Ausgewählter Abschnitt:
--------------------------------------------------

Von Karin Schlottmann

Nach ihrem Scheitern bei der Landtagswahl im vorigen Jahr ist die sächsische NPD in große Bedrängnis geraten. Interne Machtkämpfe und Unklarheit über die künftige strategische Ausrichtung machen der rechtsextremistischen Partei schwer zu schaffen, sagte Verfassungsschutzpräsident Gordian Meyer-Plath gestern in Dresden. Zahlreiche Parteimitglieder, darunter auch ehemalige Funktionäre, hätten sich inzwischen anderen Parteien aus dem rechten Spektrum angeschlossen. Dazu zählen etwa „Die Rechte“ und „Der III. Weg“, eine Gruppierung, die überwiegend im Vogtland aktiv ist. Die NPD gibt ihre aktuelle Mitgliederzahl mit 719 an. Meyer-Plath: „Ihre künftige Entwicklung ist nur schwer zu prognostizieren“.

Von den Demonstrationen gegen die Flüchtlingspolitik kann die NPD bisher nur punktuell profitieren. Sie habe insbesondere im Landtagswahlkampf versucht, eigene Anti-Asyl-Kampagnen zu starten – mit allerdings eher mäßigem Erfolg. Zum Teil agierten sie offen unter ihrem Parteinamen, zum Teil beteiligten sich die Rechtsextremisten an entsprechenden regionalen Bürgerinitiativen und versuchten, diese zu unterwandern. Beispiele für Anti-Asyl-Proteste mit erkennbaren und relevanten rechtsextremistischen Bezügen, sind laut Verfassungsschutz unter anderem in Ottendorf-Okrilla, Bautzen und Chemnitz zu finden.

--------------------------------------------------

Zu erledigen:
1: Beantworten Sie zum Text über die sächsische NPD diese Fragen:
(a) Wer ist laut Text Präsident des Verfassungsschutzes?
(b) Welche aktuelle Mitgliederzahl gibt die NPD an?
(c) In welcher Region ist „Der III. Weg“ überwiegend aktiv?
2: Welche Orte nennt der Text über die sächsische NPD als Beispiele für Anti-Asyl-Proteste mit rechtsextremistischen Bezügen?
3: Setzen Sie den Text über die sächsische NPD nach seinem letzten Satz fort.

--------------------------------------------------

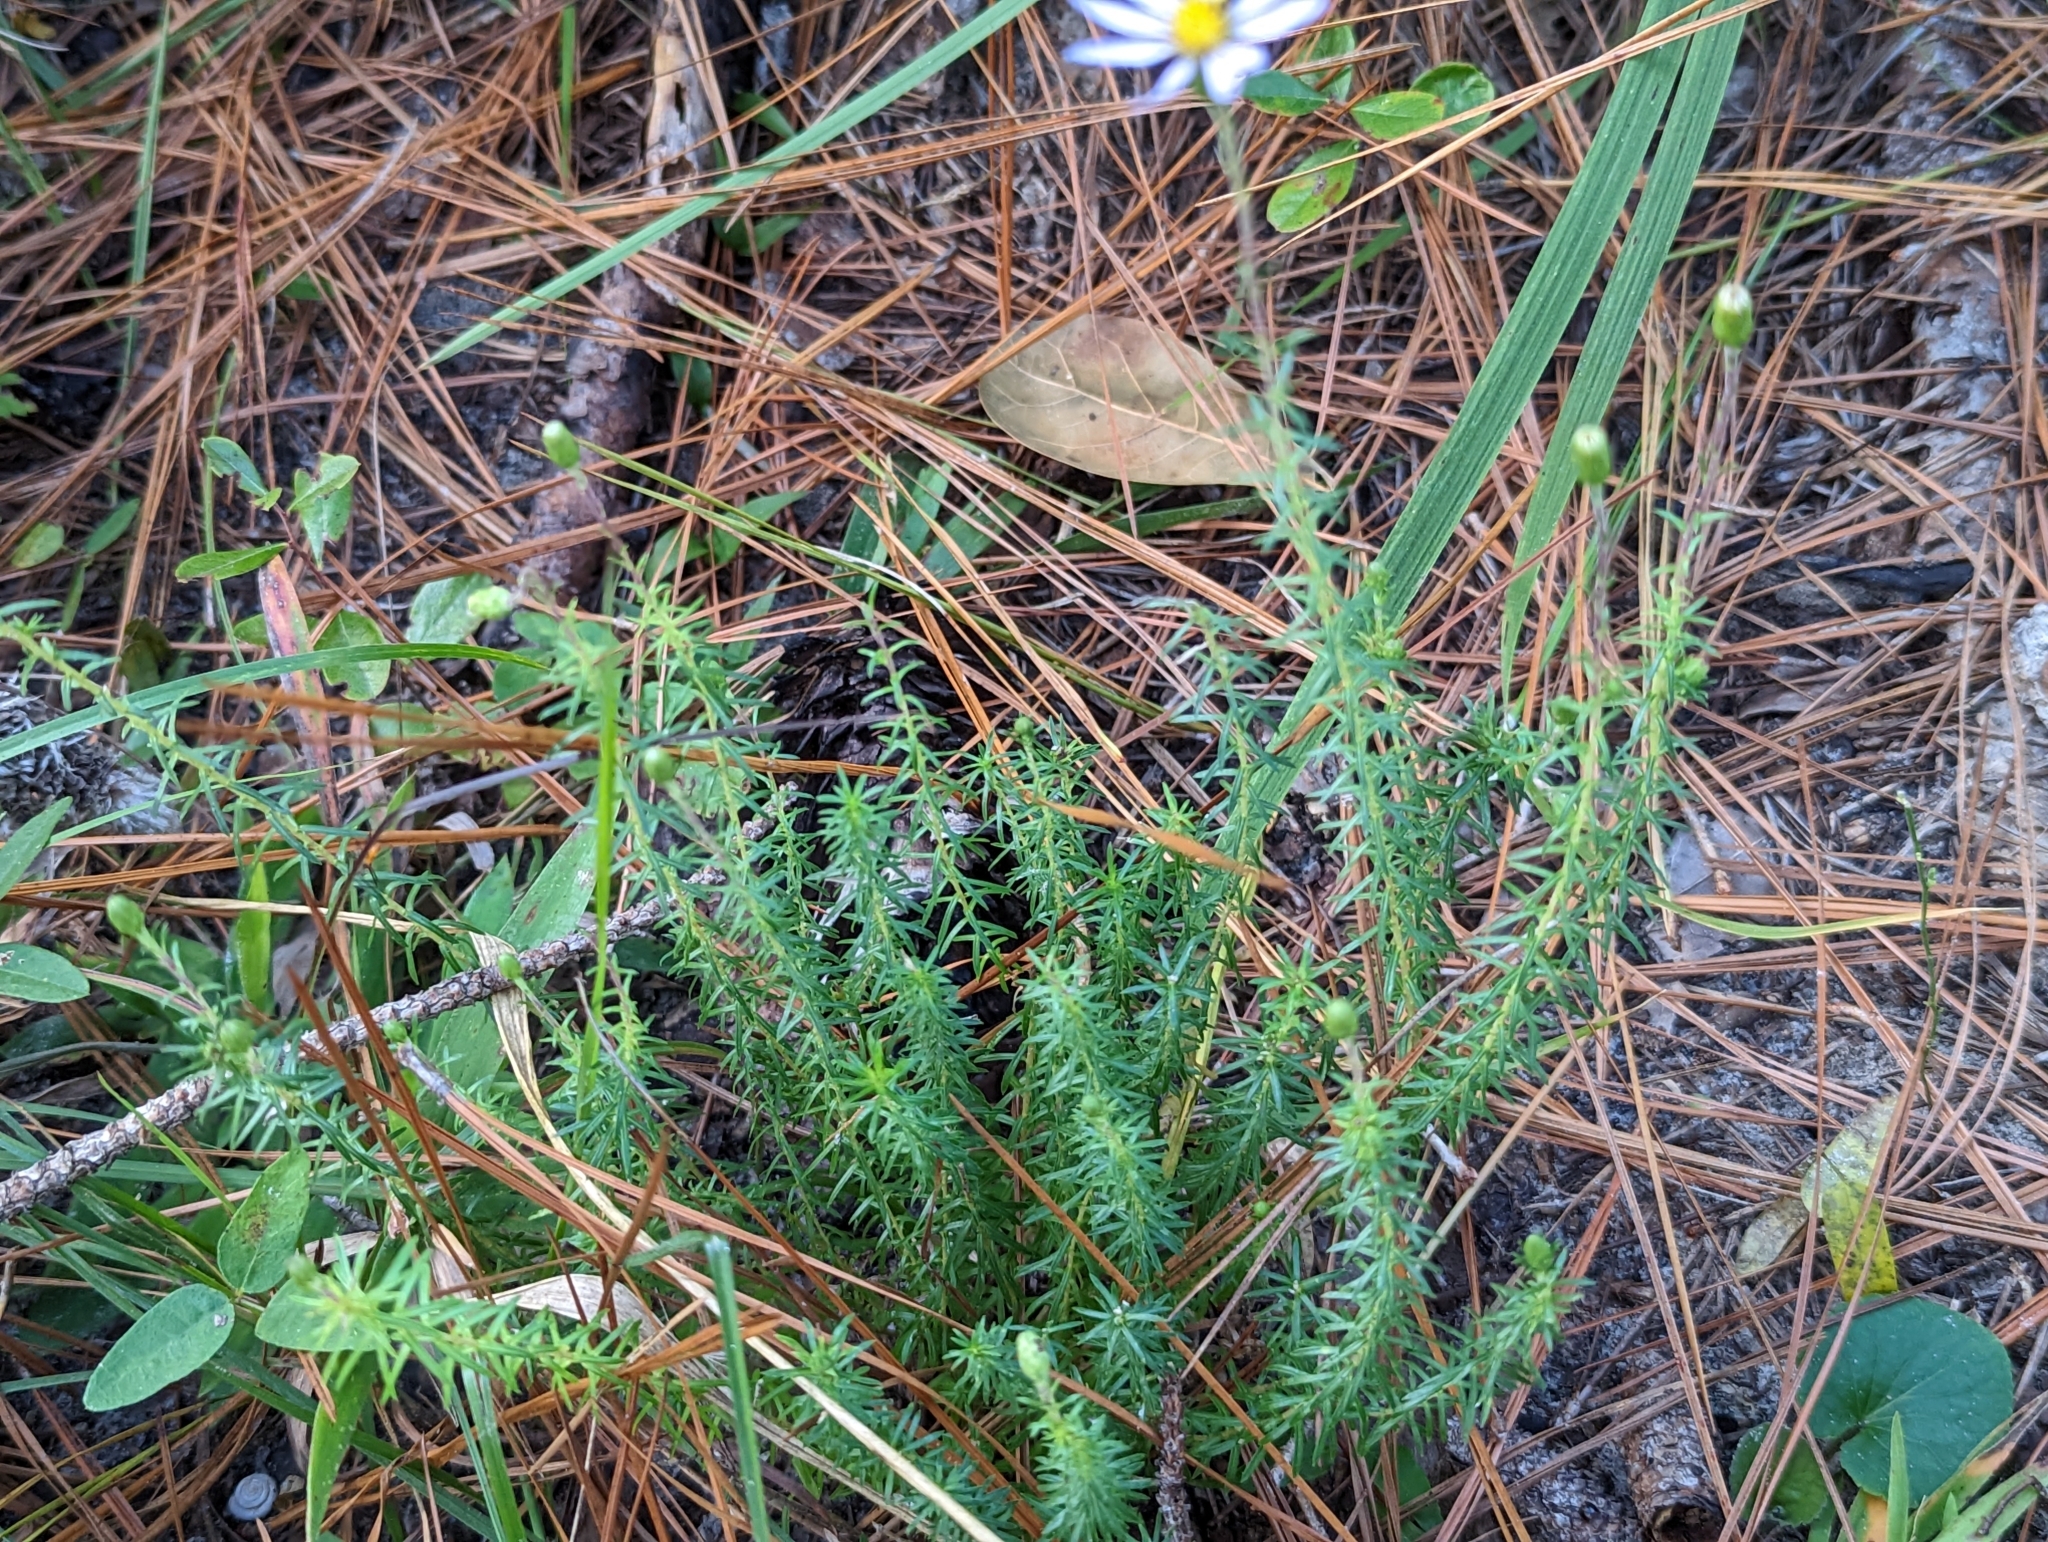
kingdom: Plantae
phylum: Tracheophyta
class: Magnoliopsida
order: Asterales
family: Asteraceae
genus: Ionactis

--------------------------------------------------

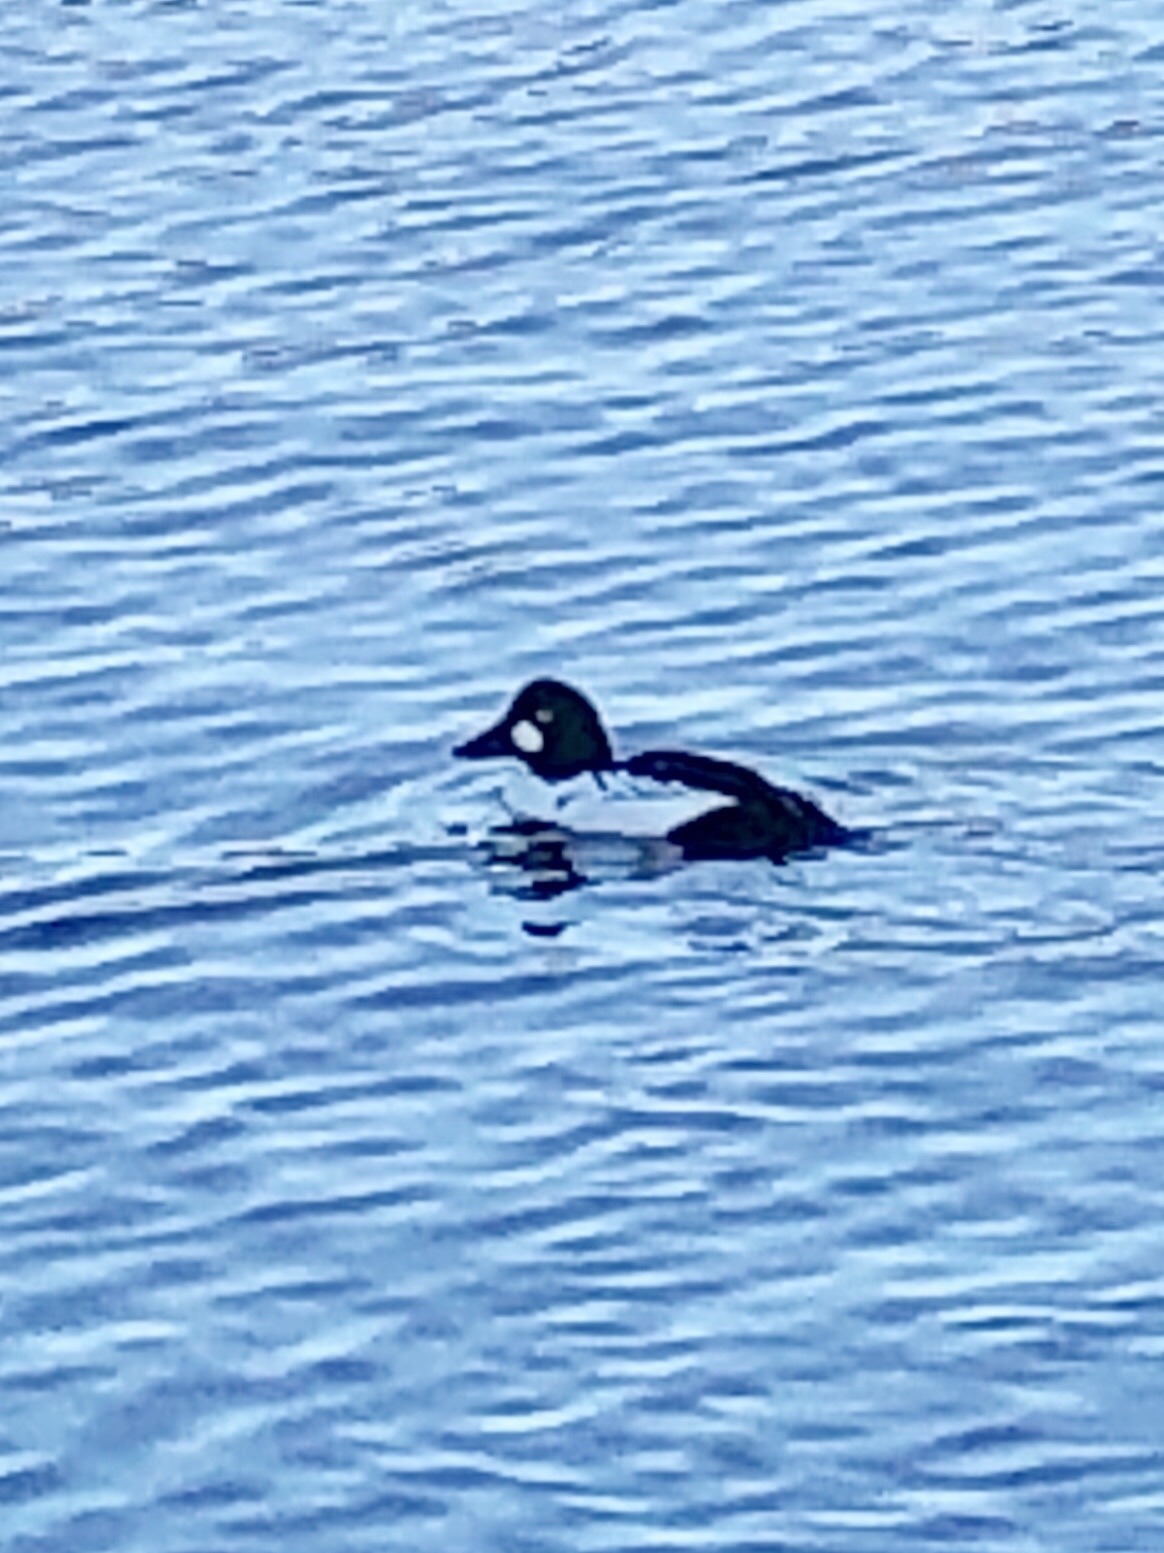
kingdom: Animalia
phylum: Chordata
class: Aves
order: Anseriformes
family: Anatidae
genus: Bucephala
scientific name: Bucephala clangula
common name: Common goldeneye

--------------------------------------------------

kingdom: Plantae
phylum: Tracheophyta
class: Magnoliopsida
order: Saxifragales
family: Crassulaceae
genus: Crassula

--------------------------------------------------

Die Ergebnisse:
1:
(a) Gordian Meyer-Plath
(b) 719
(c) Im Vogtland

2: Ottendorf-Okrilla, Bautzen, Chemnitz

3:
Anti-Asyl-Proteste ohne NPD

Rechtsextreme Propaganda gegen Flüchtlinge findet auf den Straßen, aber auch im Internet statt. Dutzende Facebook-Aktionen hat der sächsische Verfassungsschutz zu diesem Thema registriert. Allein in Zwickau konkurrieren fünf verschiedene Facebook-Seiten um die öffentliche Aufmerksamkeit. Soziale Medien seien ein wichtiges Instrument zur Mobilisierung der Anhänger, hieß es.

Der große Anti-Asyl-Protest finde allerdings ohne die NPD statt, sagte Meyer-Plath. „Pegida ist eher ein Problem als eine Chance für die NPD.“ Weder die Organisatoren noch die große Zahl der Teilnehmer an den Pegida-Märschen in Dresden seien zum gegenwärtigen Zeitpunkt rechtsextrem geprägt. Deren Aktivitäten würden daher nicht vom Verfassungsschutz beobachtet.

In Leipzig sei die Lage anders. Dort gebe es Anhaltspunkte, dass die sogenannten Legida-Demos von rechtsextremen Kräften maßgeblich beeinflusst werden. Die Abgrenzung zwischen extremistischem und nicht-extremistischem Protest bleibe in den nächsten Monaten die große Herausforderung für den sächsischen Verfassungsschutz, kündigte Meyer-Plath an.

Weiterer Schwerpunkt des neuen Verfassungsschutz-Berichts, der im Frühjahr erscheinen soll, ist die Eskalation linksextremistischer Gewalt in Leipzig. Im Gegensatz zur bundesweiten Entwicklung ist in Sachsen die Zahl der Autonomen im vorigen Jahr gestiegen. Das Landesamt zählt aktuell 750 Personen zu diesem Spektrum.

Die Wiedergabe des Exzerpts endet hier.